Document text:
___
Bad, vile and meaningless: Why Perl rocks from Alan's clob

An article today on Slashdot was about glotski-style game. The purpose in this game is to arrange free slots in a maze (similar to the game "fifteen") until you have succeeded in a goal (like, got the big 2x2 square from upper left corner percolated to the lower right corner).

Because I heard that this maze's a tough one, I wanted to see how tough and spent 1 minute converting the maze in my "maze format" file, and then ran it through my solver. After 0.22 seconds of user time, the solution dropped out, totalling 37 moves of pieces (some people say you can solve this in 25 moves, but that's because they count moves a bit differently: you can sometimes slide a piece 1 or 2 units into free space, and they count this as one move).

So, here's the maze as my program requires it:

aabb
aacd
  cd
effh
eggi
a--

Each piece is assigned unique letter. Thus the 2x2 square, called 'a', consists of 4 pieces of a placed on two rows. b forms a 2x1 piece. The final row is the victory condition. The game terminates when the condition is true. What exactly it means will be covered later on.
___
Dataset content:

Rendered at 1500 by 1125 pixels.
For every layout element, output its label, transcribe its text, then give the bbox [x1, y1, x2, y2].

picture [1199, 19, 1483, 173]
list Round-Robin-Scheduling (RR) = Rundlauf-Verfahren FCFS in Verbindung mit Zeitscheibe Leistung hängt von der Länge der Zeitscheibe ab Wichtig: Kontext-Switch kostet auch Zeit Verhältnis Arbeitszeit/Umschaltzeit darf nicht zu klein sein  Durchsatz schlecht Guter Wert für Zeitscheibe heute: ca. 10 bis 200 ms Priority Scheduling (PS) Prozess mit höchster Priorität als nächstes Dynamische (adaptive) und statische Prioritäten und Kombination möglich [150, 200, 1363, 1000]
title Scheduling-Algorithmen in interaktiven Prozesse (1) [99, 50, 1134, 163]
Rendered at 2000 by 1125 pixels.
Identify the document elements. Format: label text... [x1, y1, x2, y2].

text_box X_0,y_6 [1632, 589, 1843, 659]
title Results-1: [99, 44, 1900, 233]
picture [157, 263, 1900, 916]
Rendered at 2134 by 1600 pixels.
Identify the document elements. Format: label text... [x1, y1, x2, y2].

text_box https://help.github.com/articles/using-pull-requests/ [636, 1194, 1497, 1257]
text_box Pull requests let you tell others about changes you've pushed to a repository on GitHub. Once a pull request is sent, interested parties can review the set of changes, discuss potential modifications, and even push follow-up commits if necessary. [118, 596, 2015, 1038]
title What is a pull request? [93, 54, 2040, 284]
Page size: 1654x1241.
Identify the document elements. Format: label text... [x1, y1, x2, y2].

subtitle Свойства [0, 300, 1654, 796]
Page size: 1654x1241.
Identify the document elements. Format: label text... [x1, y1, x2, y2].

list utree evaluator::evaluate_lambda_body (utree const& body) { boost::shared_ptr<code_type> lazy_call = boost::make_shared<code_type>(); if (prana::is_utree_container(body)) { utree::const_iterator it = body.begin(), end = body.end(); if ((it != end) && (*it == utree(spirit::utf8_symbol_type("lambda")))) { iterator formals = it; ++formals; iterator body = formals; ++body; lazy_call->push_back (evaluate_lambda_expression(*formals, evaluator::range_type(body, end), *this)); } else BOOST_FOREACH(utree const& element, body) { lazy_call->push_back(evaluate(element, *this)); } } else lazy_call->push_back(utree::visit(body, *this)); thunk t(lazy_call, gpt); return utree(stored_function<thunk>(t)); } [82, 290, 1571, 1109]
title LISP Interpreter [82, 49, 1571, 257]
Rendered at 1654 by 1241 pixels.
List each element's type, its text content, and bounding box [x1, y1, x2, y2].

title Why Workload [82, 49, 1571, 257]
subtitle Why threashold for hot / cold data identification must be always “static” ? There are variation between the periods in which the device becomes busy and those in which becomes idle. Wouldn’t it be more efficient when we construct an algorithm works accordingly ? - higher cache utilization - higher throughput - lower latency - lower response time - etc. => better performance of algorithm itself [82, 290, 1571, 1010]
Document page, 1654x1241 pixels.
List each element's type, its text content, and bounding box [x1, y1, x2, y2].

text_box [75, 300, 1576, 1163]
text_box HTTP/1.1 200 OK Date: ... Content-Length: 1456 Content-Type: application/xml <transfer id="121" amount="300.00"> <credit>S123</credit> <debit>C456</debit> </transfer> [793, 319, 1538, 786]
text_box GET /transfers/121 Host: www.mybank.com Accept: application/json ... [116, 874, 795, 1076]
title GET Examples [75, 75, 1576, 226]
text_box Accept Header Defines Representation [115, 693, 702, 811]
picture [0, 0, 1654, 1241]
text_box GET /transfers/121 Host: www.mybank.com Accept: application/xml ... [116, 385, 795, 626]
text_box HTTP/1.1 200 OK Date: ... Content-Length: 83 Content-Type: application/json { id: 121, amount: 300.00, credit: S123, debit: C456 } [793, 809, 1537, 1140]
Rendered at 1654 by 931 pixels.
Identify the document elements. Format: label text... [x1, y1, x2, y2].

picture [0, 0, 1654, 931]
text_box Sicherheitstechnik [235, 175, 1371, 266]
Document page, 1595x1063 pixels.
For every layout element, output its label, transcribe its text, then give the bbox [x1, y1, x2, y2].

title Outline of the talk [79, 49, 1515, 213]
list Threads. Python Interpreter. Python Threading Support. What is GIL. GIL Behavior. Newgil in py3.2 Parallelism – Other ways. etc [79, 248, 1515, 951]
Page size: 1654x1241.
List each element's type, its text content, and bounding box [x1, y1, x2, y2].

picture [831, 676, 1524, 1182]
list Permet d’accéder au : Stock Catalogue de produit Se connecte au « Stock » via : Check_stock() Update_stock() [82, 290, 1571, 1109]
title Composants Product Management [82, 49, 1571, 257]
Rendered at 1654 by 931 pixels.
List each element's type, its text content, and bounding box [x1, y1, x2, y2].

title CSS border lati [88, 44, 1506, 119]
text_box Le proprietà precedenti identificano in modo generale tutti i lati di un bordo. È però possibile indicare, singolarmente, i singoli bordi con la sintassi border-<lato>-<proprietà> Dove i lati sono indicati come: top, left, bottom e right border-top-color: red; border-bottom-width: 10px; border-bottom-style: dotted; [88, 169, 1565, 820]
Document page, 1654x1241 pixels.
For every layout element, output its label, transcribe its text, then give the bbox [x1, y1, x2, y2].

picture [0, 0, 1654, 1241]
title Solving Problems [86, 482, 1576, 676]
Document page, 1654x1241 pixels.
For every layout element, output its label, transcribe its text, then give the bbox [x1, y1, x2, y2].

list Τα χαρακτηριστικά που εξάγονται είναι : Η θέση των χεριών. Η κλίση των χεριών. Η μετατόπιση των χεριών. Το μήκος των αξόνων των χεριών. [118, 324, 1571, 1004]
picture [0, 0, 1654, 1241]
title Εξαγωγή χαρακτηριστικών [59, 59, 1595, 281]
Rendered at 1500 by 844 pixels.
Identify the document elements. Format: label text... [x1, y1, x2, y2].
___
Directions:
1. From the post about the maze solver, extract the passage between "Bad, vile and" and "lower right corner).", inclusive.
2. Translate into Spanish this sentence from the post about the maze solver: "The final row is the victory condition."

Answers:
1.
Bad, vile and meaningless: Why Perl rocks from Alan's clob

An article today on Slashdot was about glotski-style game. The purpose in this game is to arrange free slots in a maze (similar to the game "fifteen") until you have succeeded in a goal (like, got the big 2x2 square from upper left corner percolated to the lower right corner).

2. La última fila es la condición de victoria.